YOUR OBJECTIVE:
Omit the images and retype the records verbatim.

(Stored data entries)
- - -

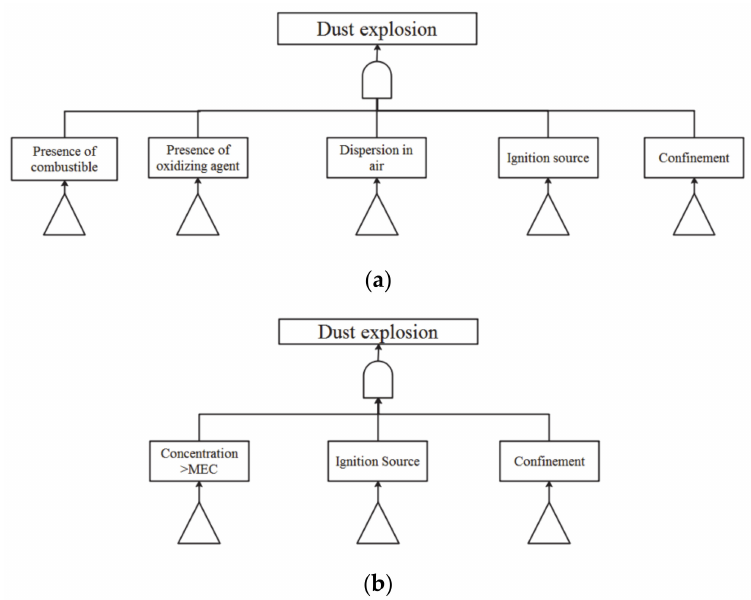
Figure 1. Dust explosion Fault Trees. ( a ) The basic structure based on the dust explosion pentagon; ( b ) The FT structure used for the ROA Plus–ISD.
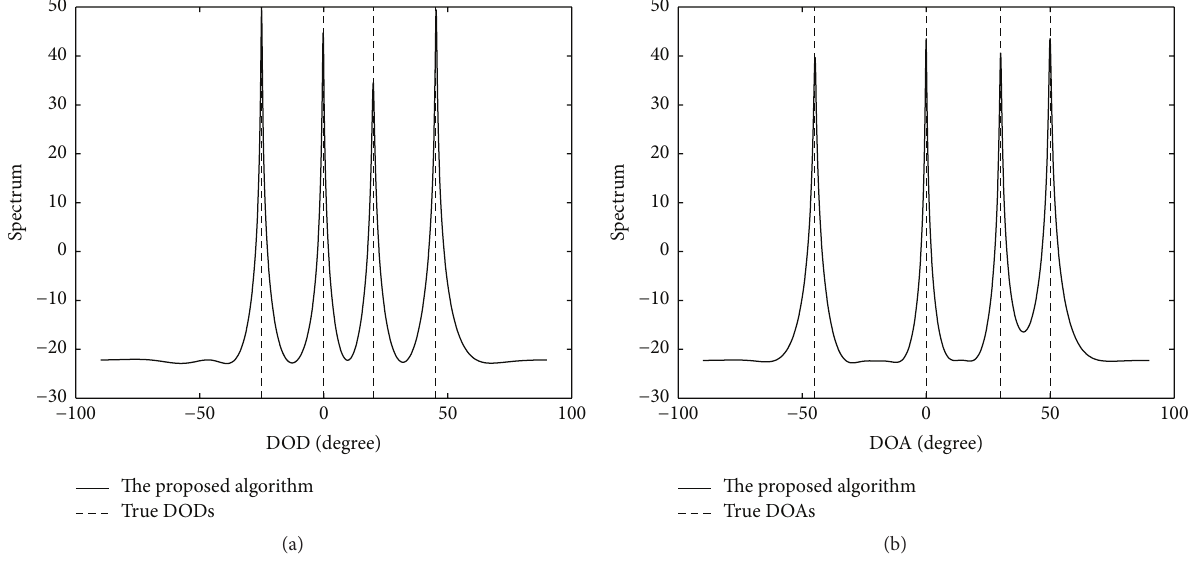
Figure 7: DOD and DOA estimation of multiple coherent targets. (a) DOD and (b)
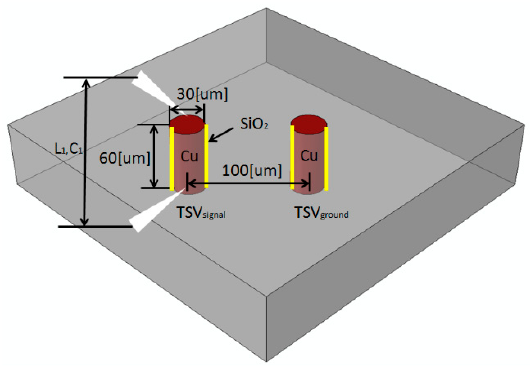
Figure 1. Schematic view of the through-silicon via (TSV) sample.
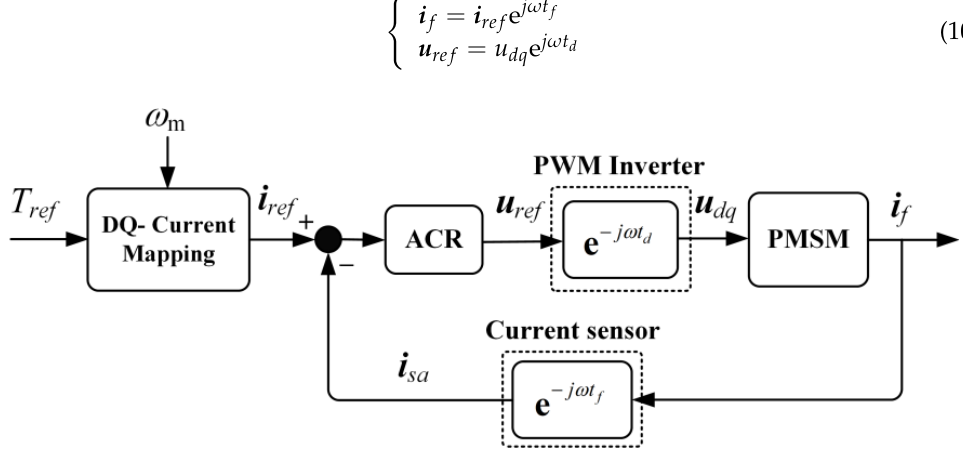
Figure 6. Influence of permanent magnet flux change on torque control system.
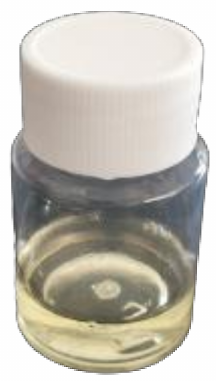
Figure 4. Appearance of TVi 7iso –POSS.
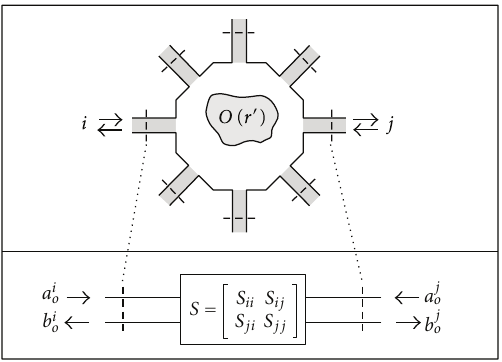
Figure 1: Microwave network model of cavity and scattering object. S -parameters are measured between the reference planes on the transmission lines.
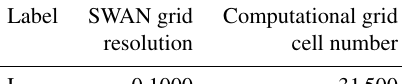
Table 1. SWAN grid resolution, grid cell numbers and reference labels.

- - -

OUTPUT FOR THIS TASK:
Figure 1. Dust explosion Fault Trees. ( a ) The basic structure based on the dust explosion pentagon; ( b ) The FT structure used for the ROA Plus–ISD.
Figure 7: DOD and DOA estimation of multiple coherent targets. (a) DOD and (b)
Figure 1. Schematic view of the through-silicon via (TSV) sample.
Figure 6. Influence of permanent magnet flux change on torque control system.
Figure 4. Appearance of TVi 7iso –POSS.
Figure 1: Microwave network model of cavity and scattering object. S -parameters are measured between the reference planes on the transmission lines.
Table 1. SWAN grid resolution, grid cell numbers and reference labels.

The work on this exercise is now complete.